Trump’s fake troop withdrawal

BY WYATT MILLER, FOR THE MINNEAPOLIS PEACE ACTION COALITION

The administration’s announcement and subsequent backtracking reveals an attempt to pull the wool over the eyes of a war-weary public.

President Trump’s announcement in December that he would withdraw U.S. troops from Syria and Afghanistan was met with confusion and criticism from both parties in Washington. A month later, however, it’s clear the question is not “how” the troops will be brought home, but whether they really will be brought home at all.

The president has hinted that troops in Syria will merely be moved to Iraq and continue to be sent on illegal excursions into Syria—or relocated to the Mexican border, to fire weapons into Mexico at civilian asylum-seekers. Airstrikes in Syria have actually intensified since President Trump claimed that troops would be withdrawn. In Afghanistan, new revelations of CIA-trained death squads show that President Trump has no intention of ending America’s war in that country, either.
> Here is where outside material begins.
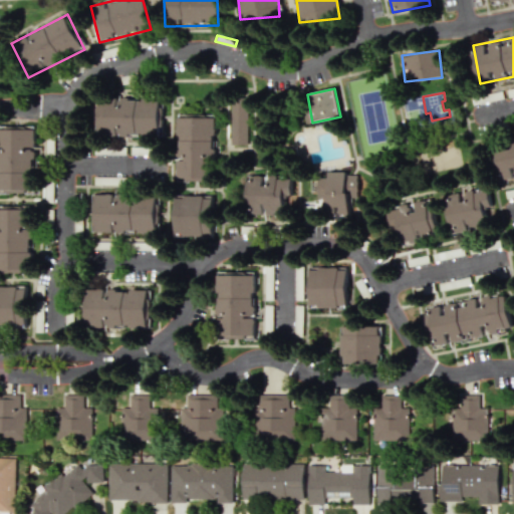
[(246,144),(248,96),(231,96),(230,144),(246,144)]
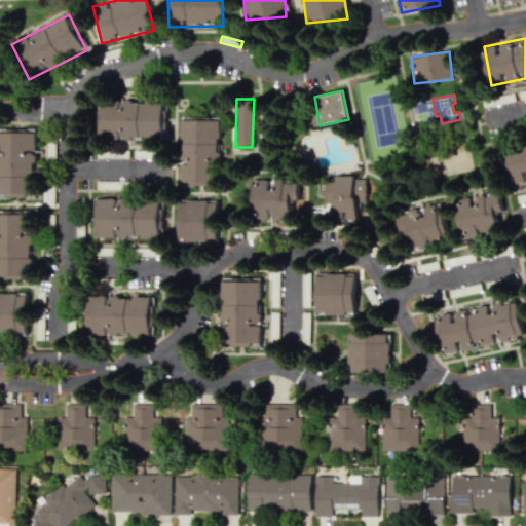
[(101,140),(165,139),(164,101),(101,101),(101,140)]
In recent weeks, administration officials have even sought to put any withdrawal of troops from Syria on hold indefinitely. While the Pentagon claims the withdrawal has in fact begun, it refuses to discuss a specific timeline. It’s clear that war hawks, including voices in both parties but represented chiefly by arch-neoconservative National Security Advisor John Bolton, are working behind the scenes to ensure endless war continues.

Outside of Washington politics, vast numbers of people in the U.S. oppose the wars and militarism. President Trump’s initial announcement of a decision to bring the troops home was a response to this reality. His administration’s backtracking reveals that it was never more than an empty political sleight-of-hand.

The Minnesota Peace Action Coalition believes: The only way wars end is when people mobilize to demand the troops be brought home.